[Opening GIVEN PASSAGE section]

# Drilling holes



## django (Jul 18, 2011)

Hi everyone. I recently destroyed a solid mahogany guitar body by drilling the neck holes wonky then snapping the drill inside of it. So I asked around and got advised to buy a router, as it was a great tool for drilling holes straight. Now I have one but it wont accept any small drill bits. I get the feeling I will not be-able to drill screw holes perfectly straight with this. Is there a way ? thanks


----------



## istracpsboss (Sep 14, 2008)

I don't know who advised you to buy a router. Whilst some drill bits are available with an 8mm shank to match the collet size, they are for specific jobs.
You'd be better getting hold of a drill press and making a table for it. Drill presses are usually engineering orientated, with little circular tables. Make yourself a long one. It need be no more than a piece of 19mm plywood around 600mm x 300mm bolted to the existing table, although with a bit more effort you can produce a more deluxe version from the many designs on the web. The purpose is to support your workpiece better.

That should serve you better.

Cheers

Peter


----------



## bobj3 (Jan 17, 2006)

Hi

I use the router for drilling holes all the time,you just need a drill chuck that you can use in your router..you must have a VS control device on your router,see below

Router Forums - View Single Post - keyless chuck


========


django said:


> Hi everyone. I recently destroyed a solid mahogany guitar body by drilling the neck holes wonky then snapping the drill inside of it. So I asked around and got advised to buy a router, as it was a great tool for drilling holes straight. Now I have one but it wont accept any small drill bits. I get the feeling I will not be-able to drill screw holes perfectly straight with this. Is there a way ? thanks


----------



## papawd (Jan 5, 2011)

[Closing GIVEN PASSAGE section]
[Opening EXCERPTED RECORDS section]

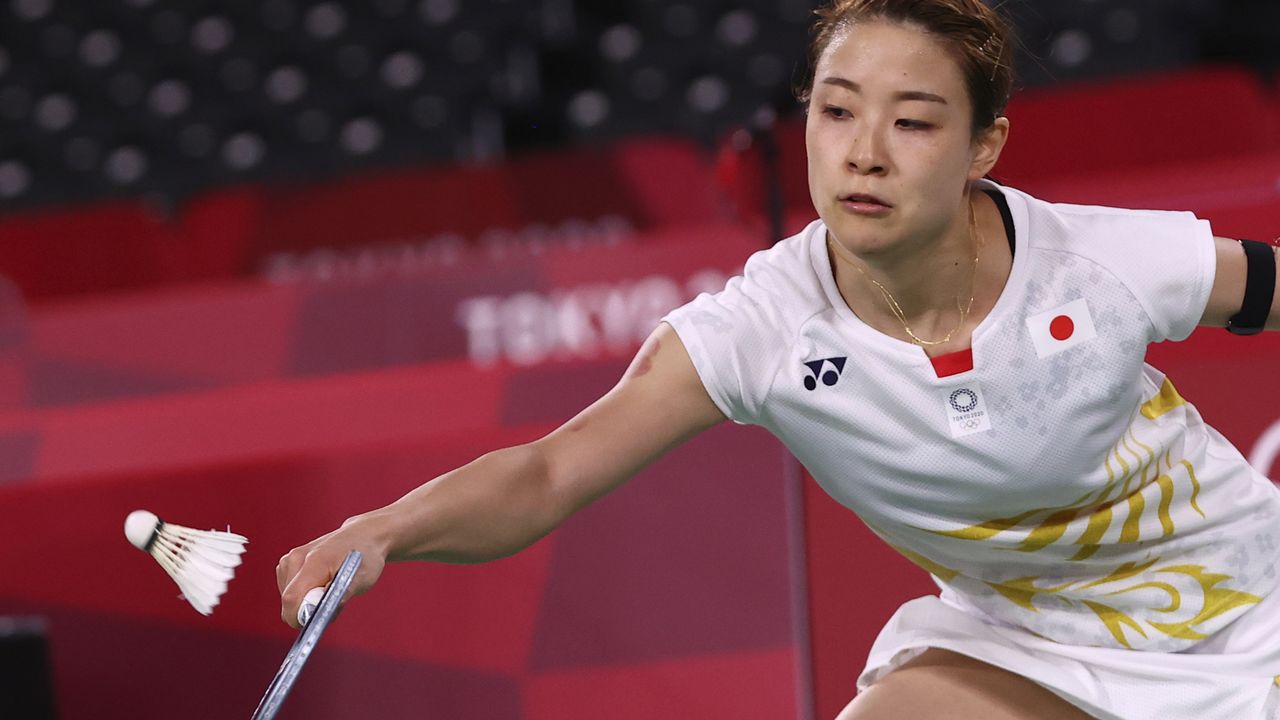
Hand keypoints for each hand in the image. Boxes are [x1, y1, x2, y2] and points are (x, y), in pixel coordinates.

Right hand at [276, 513, 390, 628]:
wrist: (363, 536)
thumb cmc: (364, 557)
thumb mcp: (362, 578)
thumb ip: (343, 595)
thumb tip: (325, 613)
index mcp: (313, 561)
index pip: (291, 599)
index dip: (299, 618)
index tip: (316, 623)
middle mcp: (296, 558)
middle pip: (288, 601)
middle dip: (307, 611)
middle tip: (332, 604)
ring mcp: (289, 559)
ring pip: (288, 598)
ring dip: (305, 603)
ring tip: (328, 591)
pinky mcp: (287, 563)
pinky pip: (289, 591)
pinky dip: (303, 595)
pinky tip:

[Closing EXCERPTED RECORDS section]

REQUIREMENT A: In the drilling holes thread, why does the reply recommending a drill press suggest bolting a larger plywood table onto it? Answer in one to three sentences.
REQUIREMENT B:
Answer these from the drilling holes thread:
(i) What wood was the ruined guitar body made of?
(ii) What collet size is given for the drill bits that match a router?
(iii) What control device does the router user say a router must have to drill with a chuck?
REQUIREMENT C: Carry on the drilling holes thread from the point where it stops.

TASK RESULT A: Drill presses are usually engineering oriented and come with little circular tables. A long table, such as a piece of 19mm plywood around 600mm x 300mm bolted to the existing table, supports the workpiece better.

TASK RESULT B:
(i) Solid mahogany.
(ii) 8mm.
(iii) A VS control device.

TASK RESULT C:
Welcome


----------



## BigJimAK (Mar 13, 2009)

Django,

Variable speed routers, on low speed, typically only go down to about 8,000 rpms, several times faster than a drill. Conventional chucks are not designed, nor should they be used, at router speeds, as they may be unsafe.

I (and I speak for Rick, owner of RouterForums.com) recommend that you do NOT mount a conventional drill chuck in your router and fire it up, even with a VS control device as it will still spin way beyond the rating of the collet.

Unless you can find a collet rated for the speed of your router (possible, but unlikely for a reasonable price), I strongly recommend against it.

I do not question that others here may have done so and came through unscathed but people run red lights and come through unscathed as well.

BJ, surely you remember Rick coming on here, telling you it was unsafe and warning you about making exactly this recommendation to people last year?

Jim


----------



## Mark (Aug 4, 2004)

BigJimAK said:


> Django,
> 
> Variable speed routers, on low speed, typically only go down to about 8,000 rpms, several times faster than a drill. Conventional chucks are not designed, nor should they be used, at router speeds, as they may be unsafe.
> 
> ...


Very good post here. It definitely isn't safe to use a drill chuck in a router.


----------



## bobj3 (Jan 17, 2006)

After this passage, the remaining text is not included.